CHALLENGE: Copy the text lines of every entry below word for word, leaving the pictures out of your answer.

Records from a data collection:
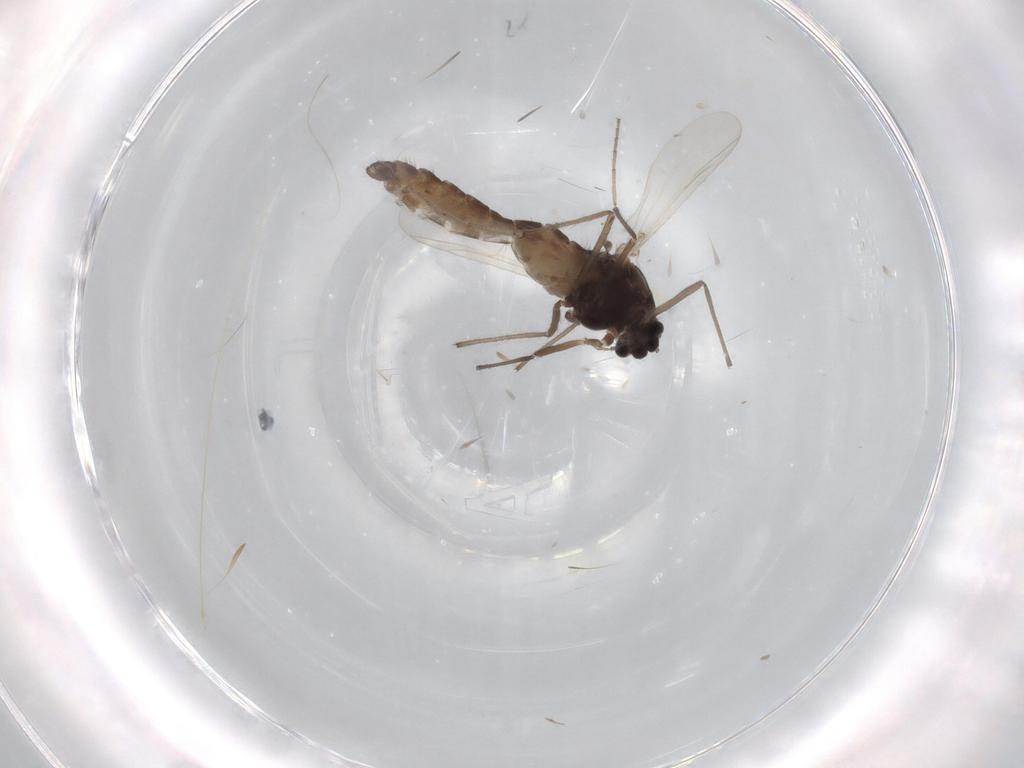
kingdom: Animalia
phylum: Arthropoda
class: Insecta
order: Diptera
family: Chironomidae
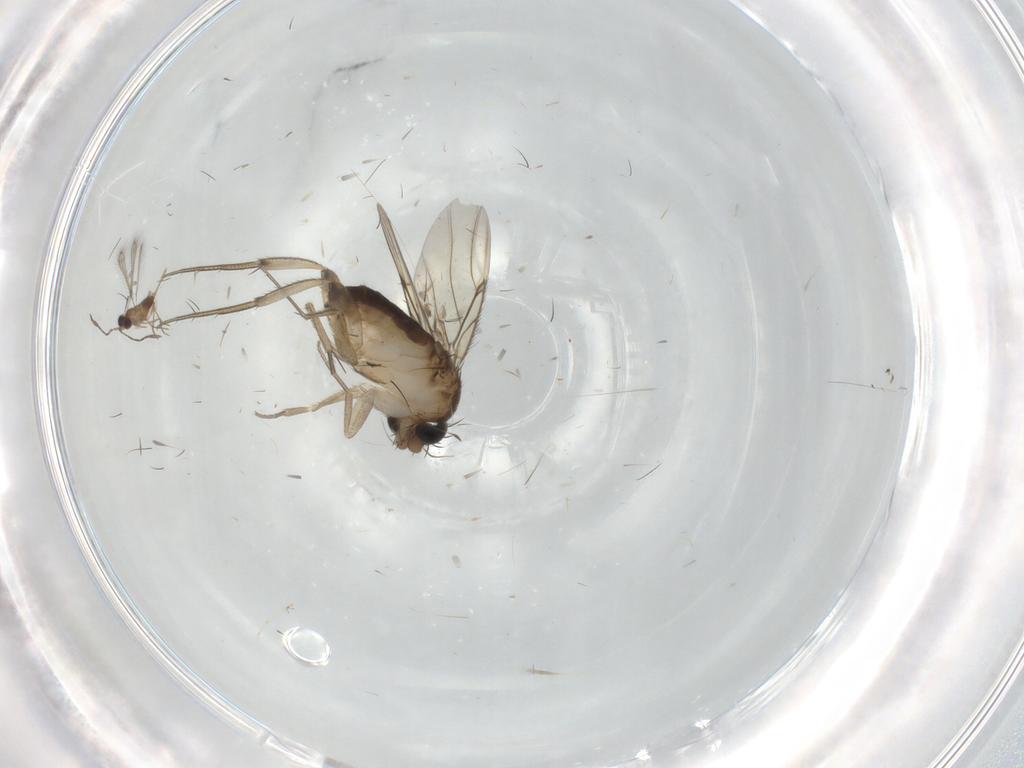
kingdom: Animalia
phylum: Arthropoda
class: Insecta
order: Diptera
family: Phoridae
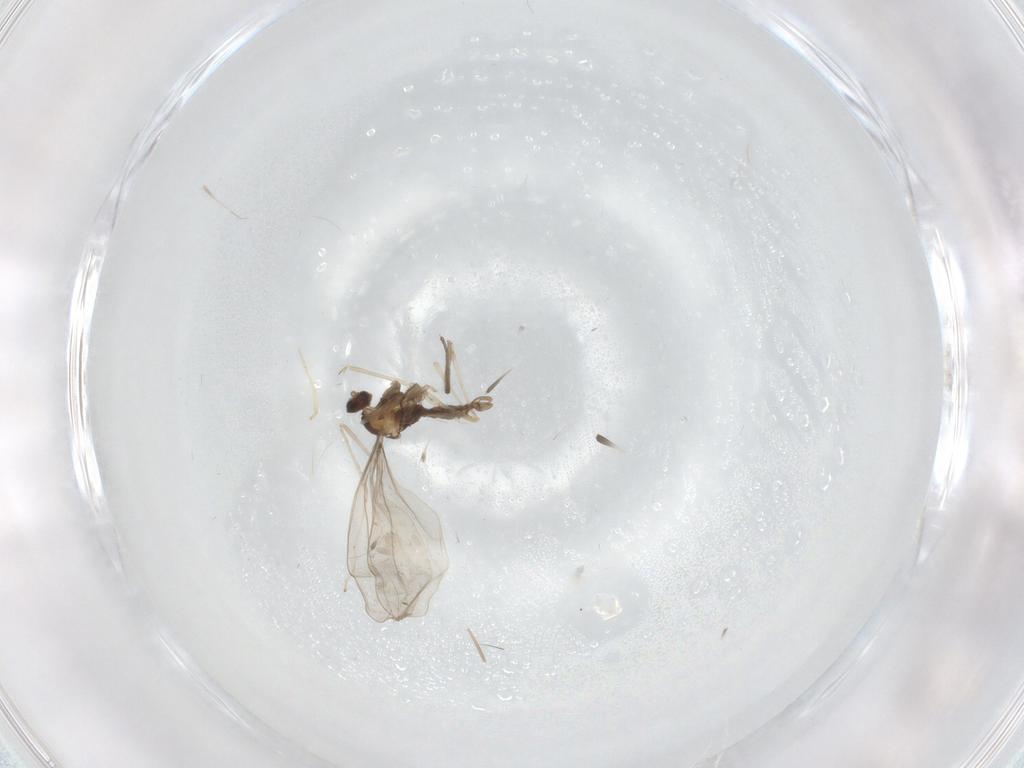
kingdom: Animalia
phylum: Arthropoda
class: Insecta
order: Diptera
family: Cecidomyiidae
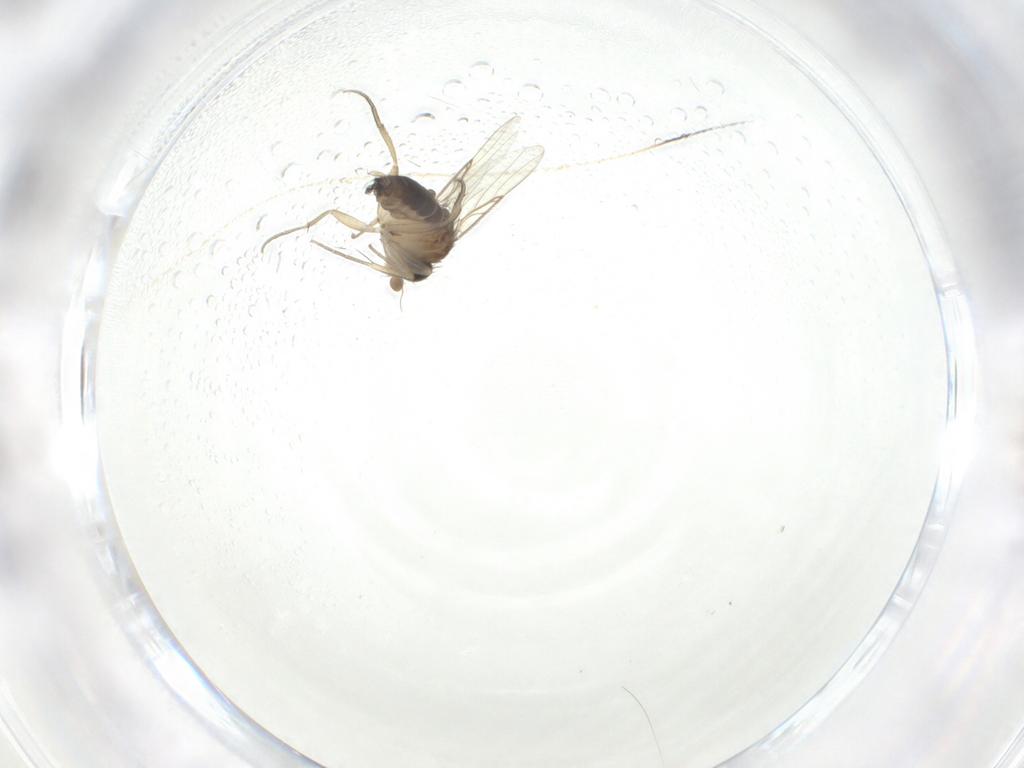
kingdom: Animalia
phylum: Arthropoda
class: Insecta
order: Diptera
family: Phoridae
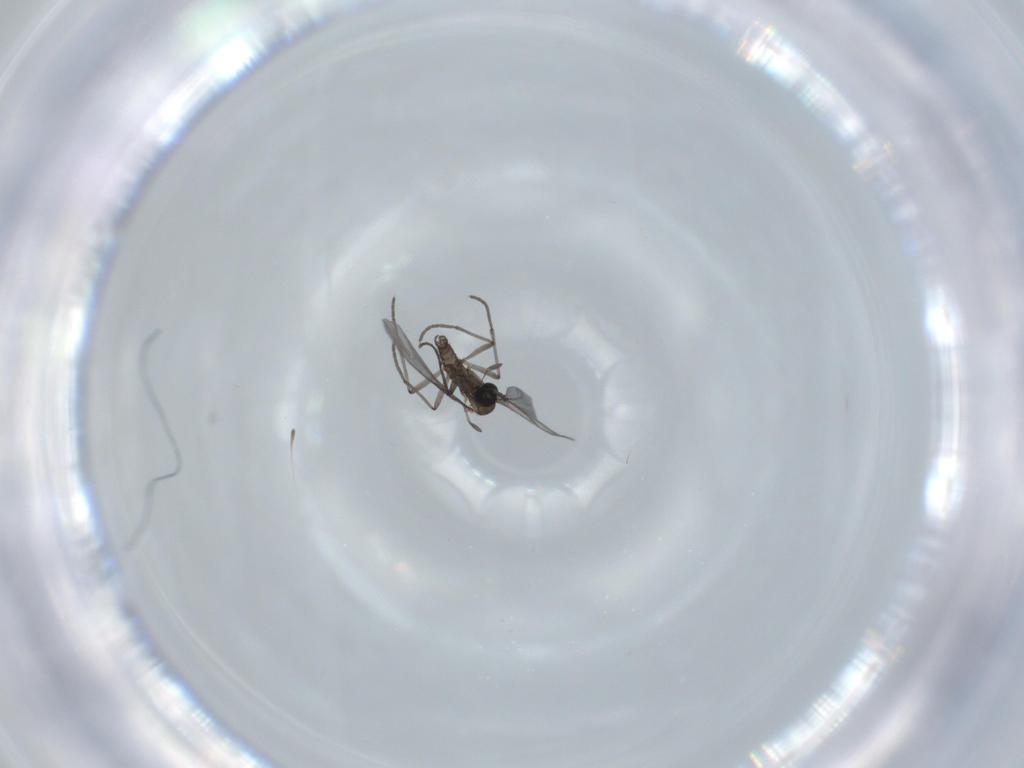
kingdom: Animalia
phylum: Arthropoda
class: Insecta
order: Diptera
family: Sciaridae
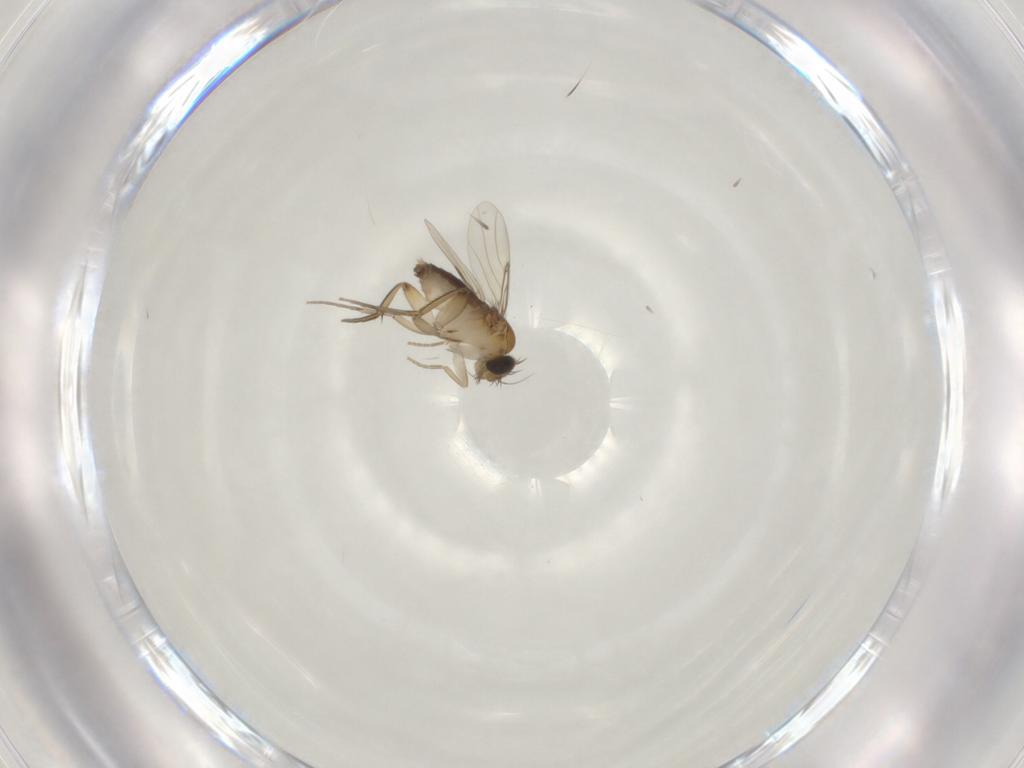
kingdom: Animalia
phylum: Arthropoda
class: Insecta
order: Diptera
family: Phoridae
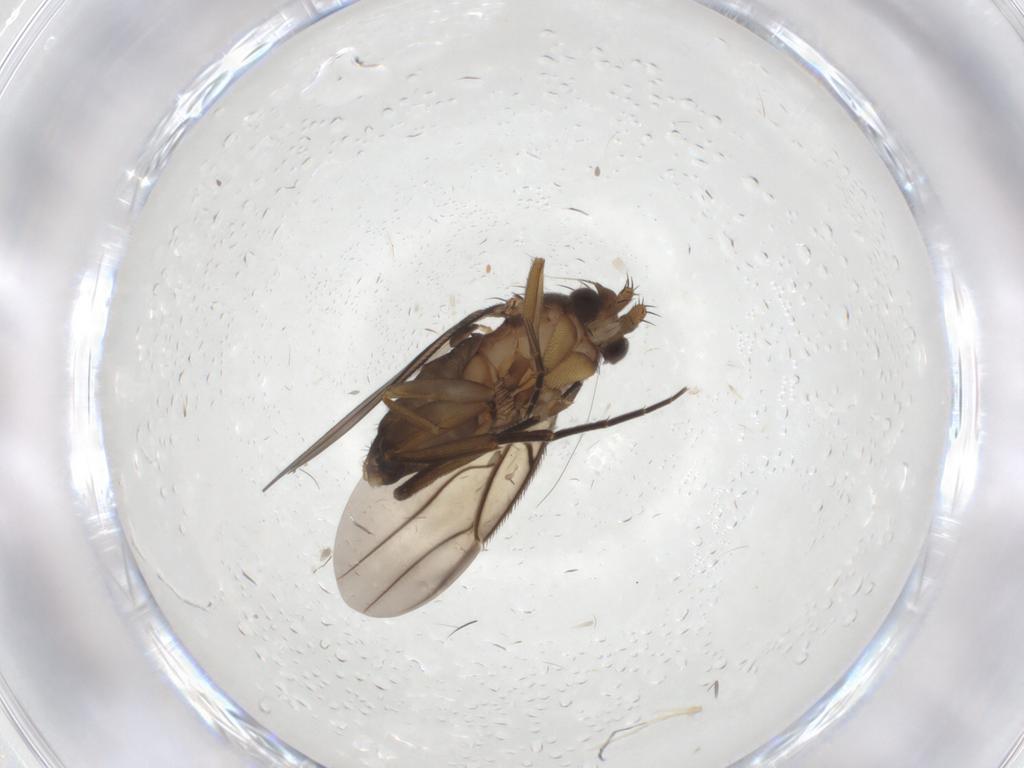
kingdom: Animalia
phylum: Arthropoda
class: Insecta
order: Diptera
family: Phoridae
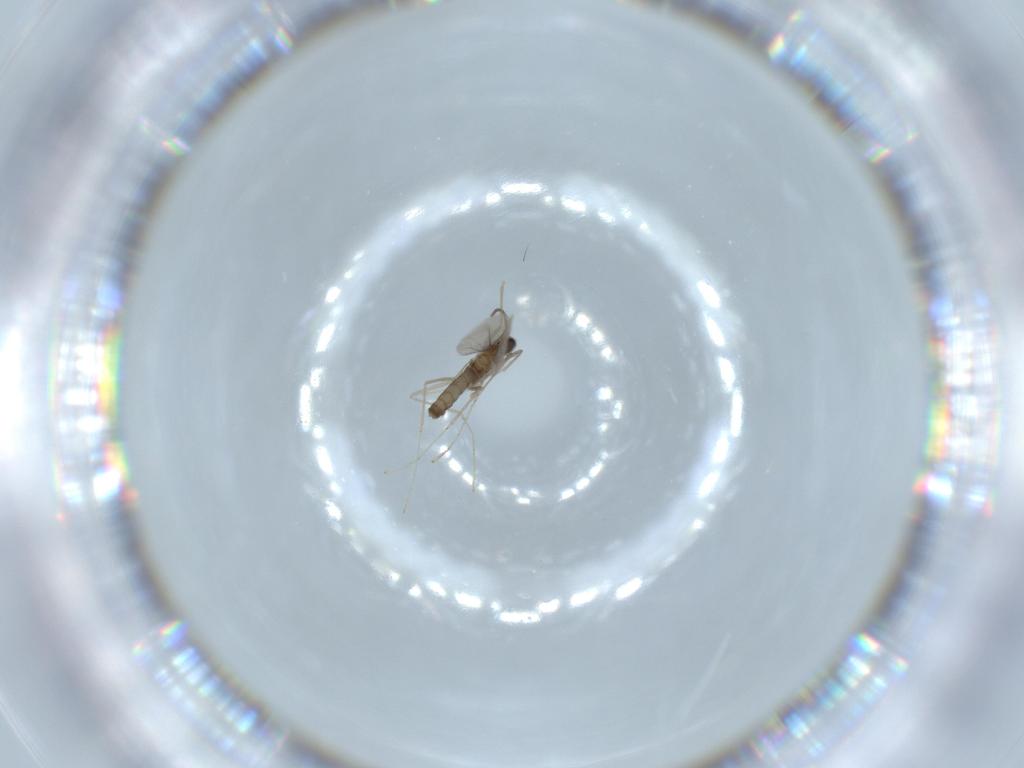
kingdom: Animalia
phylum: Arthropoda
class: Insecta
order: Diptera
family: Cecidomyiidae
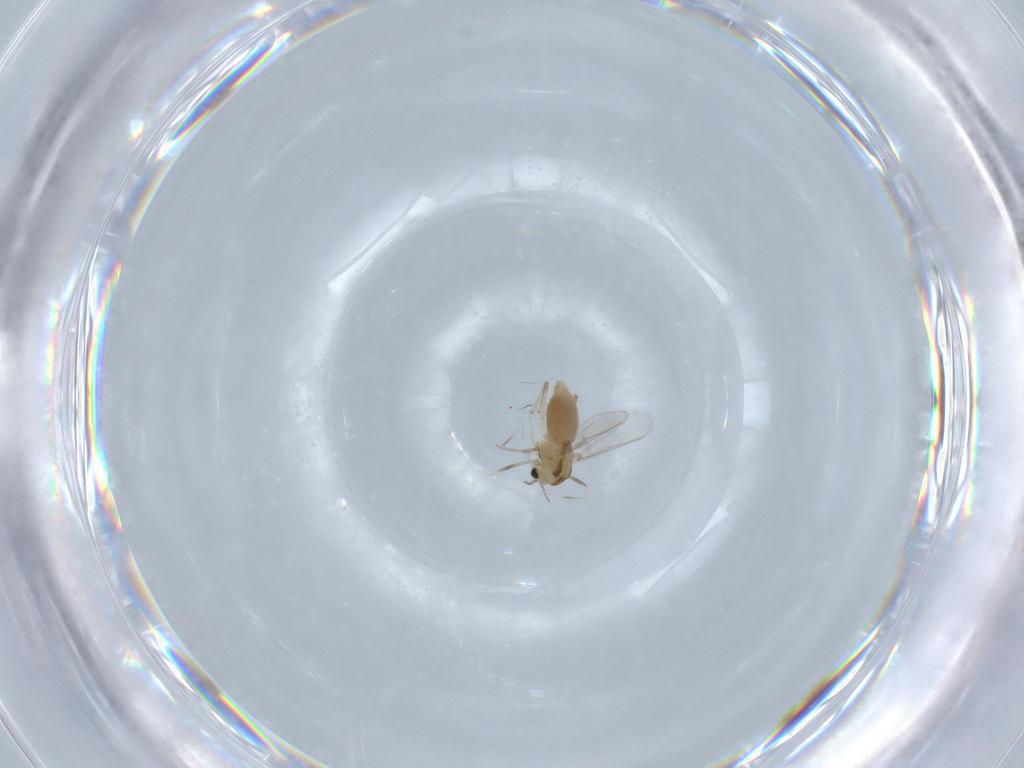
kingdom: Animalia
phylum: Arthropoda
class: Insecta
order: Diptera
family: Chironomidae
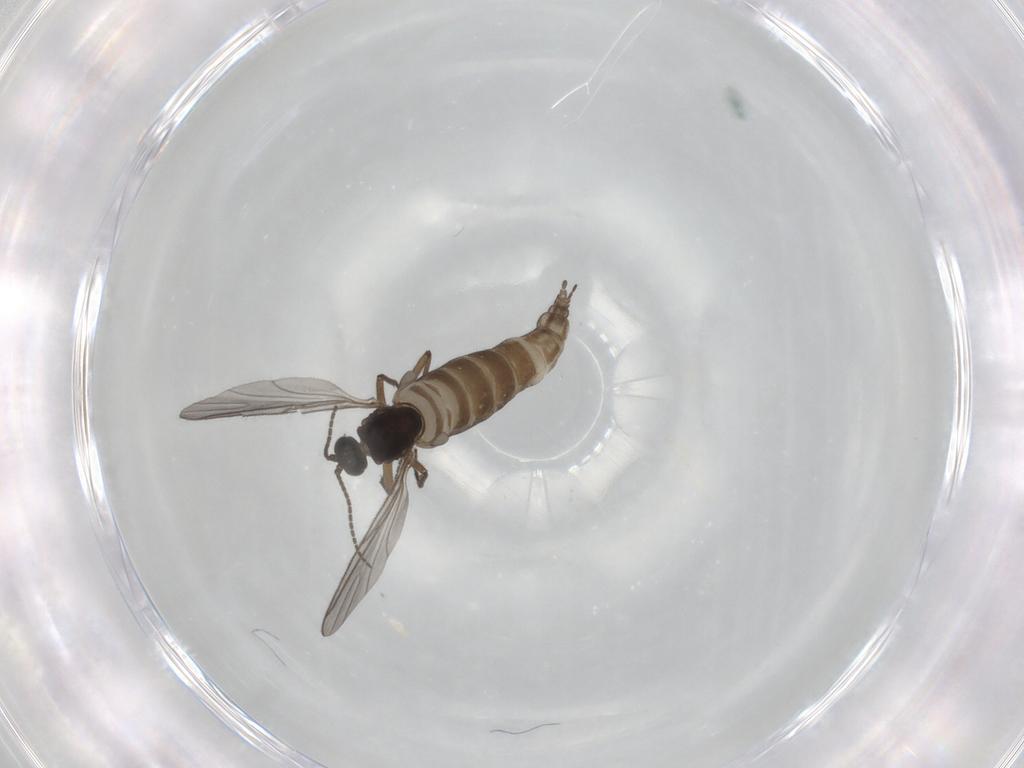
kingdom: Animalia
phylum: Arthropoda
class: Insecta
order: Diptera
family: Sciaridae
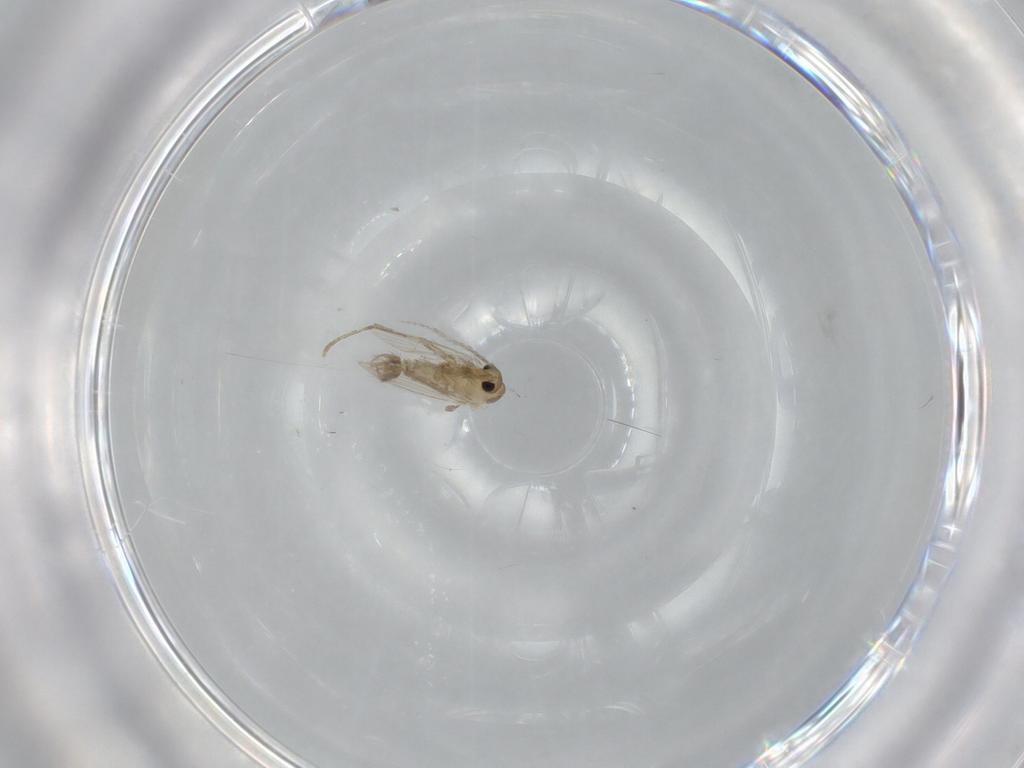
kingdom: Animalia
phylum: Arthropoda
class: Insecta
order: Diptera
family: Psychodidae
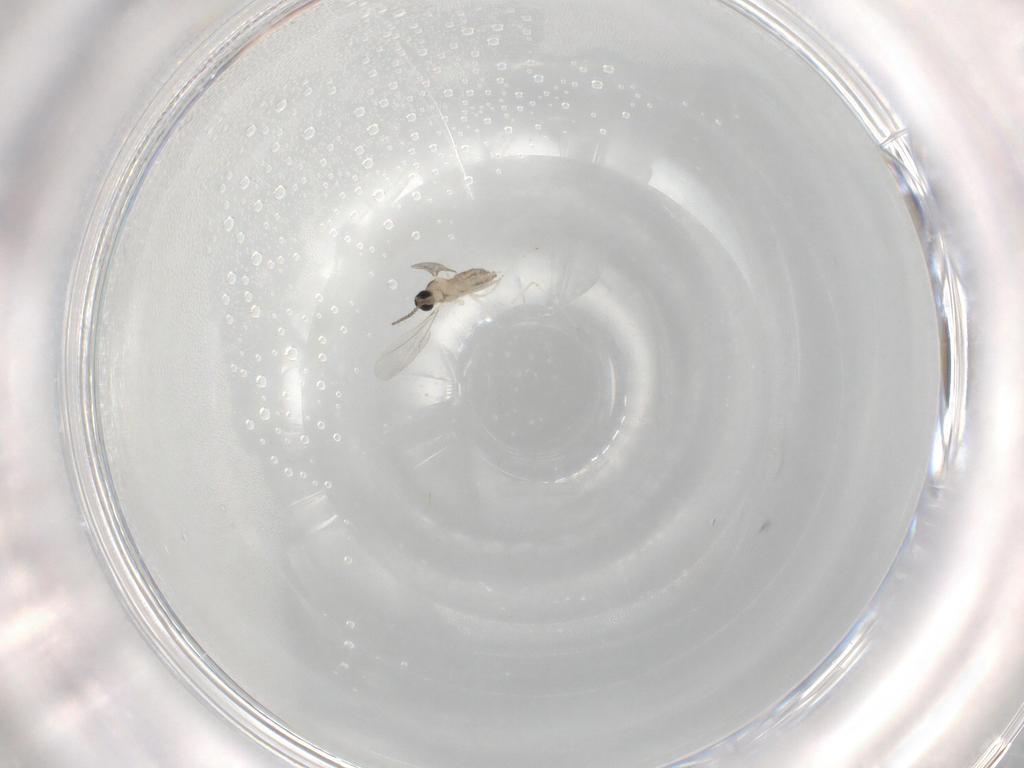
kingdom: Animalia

RESULT:
kingdom: Animalia
phylum: Arthropoda
class: Insecta
order: Diptera
family: Chironomidae
kingdom: Animalia
phylum: Arthropoda
class: Insecta
order: Diptera
family: Phoridae
kingdom: Animalia
phylum: Arthropoda
class: Insecta
order: Diptera
family: Cecidomyiidae
kingdom: Animalia
phylum: Arthropoda
class: Insecta
order: Diptera
family: Phoridae
kingdom: Animalia
phylum: Arthropoda
class: Insecta
order: Diptera
family: Sciaridae
kingdom: Animalia
phylum: Arthropoda
class: Insecta
order: Diptera
family: Phoridae
kingdom: Animalia
phylum: Arthropoda
class: Insecta
order: Diptera
family: Phoridae
kingdom: Animalia
phylum: Arthropoda
class: Insecta
order: Diptera
family: Cecidomyiidae
kingdom: Animalia
phylum: Arthropoda
class: Insecta
order: Diptera
family: Chironomidae
kingdom: Animalia
phylum: Arthropoda
class: Insecta
order: Diptera
family: Sciaridae
kingdom: Animalia
phylum: Arthropoda
class: Insecta
order: Diptera
family: Psychodidae
kingdom: Animalia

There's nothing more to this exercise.